See his autobiography, A Margin of Hope (1982); biography by G. Sorin (2003).

Irving Howe (June 11, 1920May 5, 1993), was an American literary and social critic. He was born as Irving Horenstein in New York, as a son of immigrants who ran a small grocery store that went out of business during the Great Depression.

Like many New York Intellectuals, Howe attended City College and graduated in 1940, alongside Daniel Bell and Irving Kristol. He served in the U.S. Army during World War II. Upon his return, he began writing literary and cultural criticism for the influential Partisan Review and became a frequent essayist for Commentary, Politics, The Nation, The New Republic, and The New York Review of Books.

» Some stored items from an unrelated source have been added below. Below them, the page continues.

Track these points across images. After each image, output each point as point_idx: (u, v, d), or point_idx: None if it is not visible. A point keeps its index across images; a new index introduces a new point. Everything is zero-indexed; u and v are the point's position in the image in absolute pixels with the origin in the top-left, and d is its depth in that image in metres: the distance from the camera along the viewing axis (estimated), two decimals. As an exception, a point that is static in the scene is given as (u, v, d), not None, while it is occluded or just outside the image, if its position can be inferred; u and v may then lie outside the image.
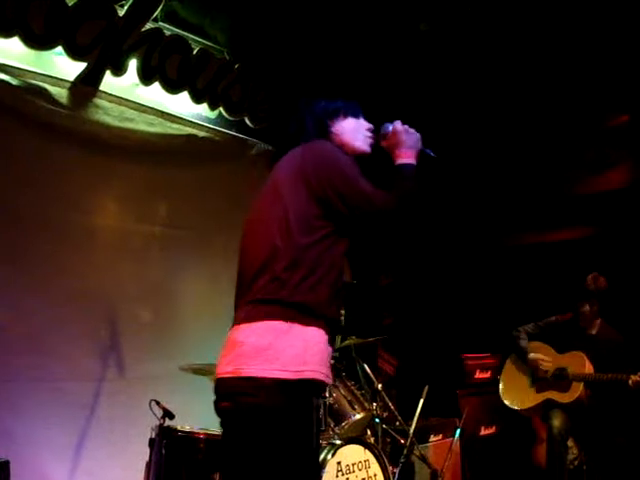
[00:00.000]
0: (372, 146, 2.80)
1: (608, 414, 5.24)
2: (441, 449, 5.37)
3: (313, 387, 2.37)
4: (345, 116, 2.79)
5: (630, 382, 4.99)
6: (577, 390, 5.25)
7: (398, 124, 2.72)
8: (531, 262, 6.73)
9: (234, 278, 5.79)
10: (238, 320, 2.41)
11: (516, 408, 5.58)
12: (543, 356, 5.47)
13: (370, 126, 2.83)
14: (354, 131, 2.78)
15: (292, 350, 2.31)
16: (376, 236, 2.59)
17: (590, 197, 6.49)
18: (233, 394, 2.33)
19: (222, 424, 2.45)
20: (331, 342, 2.48)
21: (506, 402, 5.65)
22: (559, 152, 6.65)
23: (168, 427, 4.12)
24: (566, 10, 5.46)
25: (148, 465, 4.13)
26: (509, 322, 6.27)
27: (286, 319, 2.33)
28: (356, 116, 2.82)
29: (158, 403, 4.18)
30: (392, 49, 5.92)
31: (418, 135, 2.71)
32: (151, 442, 4.15)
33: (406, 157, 2.63)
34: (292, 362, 2.30)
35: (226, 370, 2.36)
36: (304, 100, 2.86)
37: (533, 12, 5.54)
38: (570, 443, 5.31)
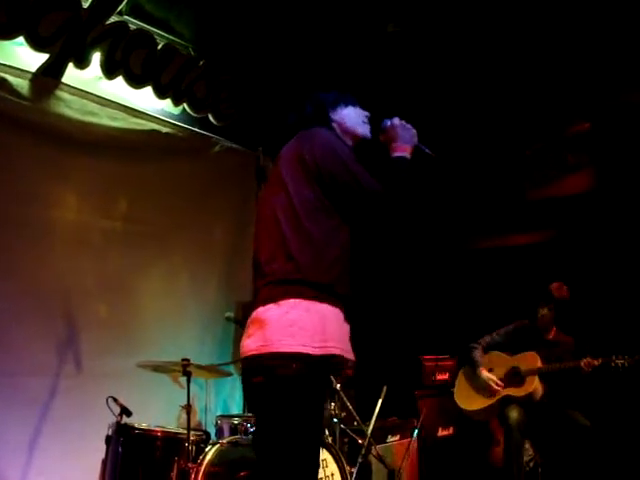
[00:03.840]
0: (372, 132, 2.92)
1: (563, 413, 5.30)
2: (399, 449, 5.39)
3: (333, 362, 2.50)
4: (346, 105, 2.92)
5: (582, 364, 5.14)
6: (532, 383, 5.35)
7: (396, 119, 2.85)
8: (491, 265, 6.78)
9: (194, 275, 5.81)
10: (259, 301, 2.52)
11: (472, 409, 5.61)
12: (495, 379, 5.50)
13: (368, 114, 2.95)
14: (355, 118, 2.91)
15: (313, 327, 2.43)
16: (364, 224, 2.68)
17: (551, 201, 6.56)
18: (264, 368, 2.43)
19: (252, 399, 2.60)
20: (348, 319, 2.61)
21: (461, 406, 5.68)
22: (521, 157, 6.71)
23: (125, 424, 4.11)
24: (530, 19, 5.51)
25: (104, 463, 4.10)
26: (468, 325, 6.33)
27: (304, 297, 2.46)
28: (354, 105, 2.95)
29: (115, 400, 4.16)
30: (359, 49, 5.92)
31: (414, 131, 2.84)
32: (108, 439, 4.12)
33: (401, 151, 2.75)
34: (314, 338, 2.43)
35: (253, 347, 2.46)
36: (303, 92, 3.00)
37: (496, 20, 5.59)
38: (526, 445, 5.37)
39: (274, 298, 2.47)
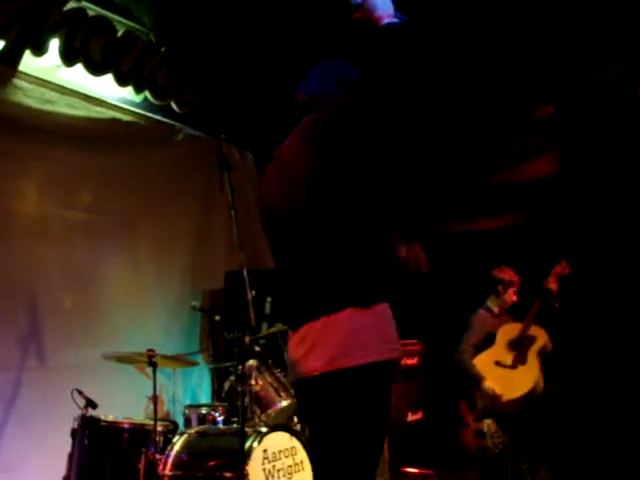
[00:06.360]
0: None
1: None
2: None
3: (396, 364, 2.42)
4: None
5: (551, 286, 5.29)
6: (539, 331, 5.37)
7: None
8: (459, 250, 6.80)
9: (159, 264, 5.76)
10: (310, 316, 2.37)
11: (526, 391, 5.26)
12: (496, 386, 5.24)
13: None
14: None
15: (376, 333, 2.32)
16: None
17: (517, 185, 6.58)
18: (335, 388, 2.31)
19: (318, 417, 2.43)
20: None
21: (509, 397, 5.25)
22: (487, 141, 6.72)
23: (91, 417, 4.08)
24: (493, 3, 5.51)
25: (70, 456, 4.07)
26: (436, 309, 6.34)
27: (359, 305, 2.31)
28: None
29: (81, 392, 4.12)
30: (322, 35, 5.89)
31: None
32: (73, 433, 4.09)
33: (387, 18, 2.43)
34: (380, 343, 2.32)
35: (316, 366, 2.32)
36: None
37: (460, 4, 5.59)
38: (494, 427, 5.39)
39: (326, 310, 2.31)
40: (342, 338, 2.28)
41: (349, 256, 2.35)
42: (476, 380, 5.33)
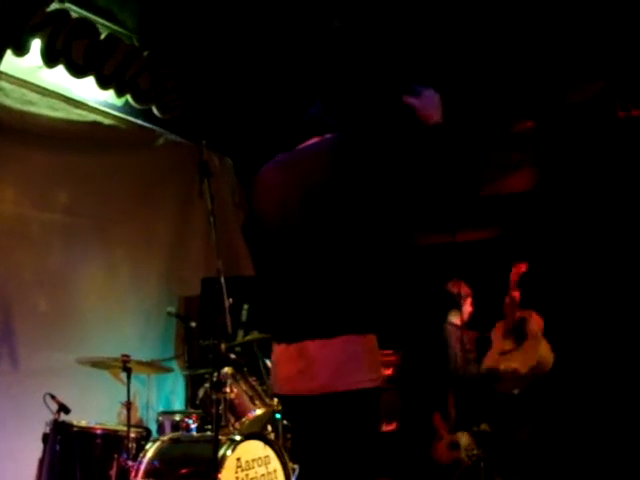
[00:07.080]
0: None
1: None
2: (342, 445, 5.36)
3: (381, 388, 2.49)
4: None
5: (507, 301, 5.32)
6: (530, 314, 5.43)
7: (431, 90, 2.80)
8: (435, 261, 6.81)
9: (135, 269, 5.73)
10: (307, 335, 2.44)
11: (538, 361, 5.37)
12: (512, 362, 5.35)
13: None
14: None
15: (369, 360, 2.42)
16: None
17: (497, 199, 6.61)
18: (327, 410, 2.40)
19: (309, 434, 2.54)
20: None
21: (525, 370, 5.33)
22: (468, 155, 6.75)
23: (63, 422, 4.04)
24: (475, 17, 5.54)
25: (41, 462, 4.02)
26: (412, 320, 6.35)
27: (356, 332, 2.41)
28: None
29: (53, 397, 4.08)
30: (305, 43, 5.89)
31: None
32: (45, 438, 4.04)
33: (436, 118, 2.75)
34: (370, 371, 2.41)
35: (311, 387, 2.42)
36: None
37: (440, 18, 5.61)
38: (468, 439, 5.40)
39: (325, 334, 2.41)
40: (337, 363, 2.37)
41: (353, 284, 2.47)
42: (492, 374, 5.40)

In 1954, Howe helped found the intellectual quarterly Dissent, which he edited until his death in 1993.

Since his CCNY days, Howe was committed to left-wing politics. He was a member of the Young People's Socialist League and then Max Shachtman's Workers Party, where Shactman made Howe his understudy. After 1948, he joined the Independent Socialist League, where he was a central leader. He left the ISL in the early 1950s. As the request of his friend Michael Harrington, he helped co-found the Democratic Socialist Organizing Committee in the early 1970s. DSOC merged into the Democratic Socialists of America in 1982, with Howe as a vice-chair. He was a vociferous opponent of both Soviet totalitarianism and McCarthyism, called into question standard Marxist doctrine, and came into conflict with the New Left after criticizing their unmitigated radicalism. Later in life, his politics gravitated toward more pragmatic democratic socialism and foreign policy, a position still represented in the idiosyncratic political and social arguments of Dissent.

Known for lucid literary criticism as well social and political activism, Howe wrote seminal studies on Thomas Hardy, William Faulkner, politics and the novel, and a sweeping cultural history of Eastern European Jews in America entitled World of Our Fathers. He also edited and translated many Yiddish stories, and commissioned the first English translation of Isaac Bashevis Singer for the Partisan Review. He also wrote A Margin of Hope, his autobiography, and Socialism and America.

A biography of Howe, entitled Irving Howe: A Life of Passionate Dissent, was published by Gerald Sorin.

Selected publications

  • The American Communist Party, a critical history, 1919-1957, with Lewis Coser with the assistance of Julius Jacobson. Boston, Beacon Press, 1957.
  • Beyond the new left, New York, McCall Pub. Co., 1970. ISBN 0841500215
  • Decline of the new, New York, Harcourt, Brace & World, 1970
  • Celebrations and attacks : thirty years of literary and cultural commentary, New York : Horizon Press, 1979. ISBN 0818011769
  • A Margin of Hope: An intellectual Autobiography, Harcourt Brace Jovanovich, 1982. ISBN 0-15-157138-4.
  • Socialism and America, San Diego : Harcourt Brace Jovanovich, 1985.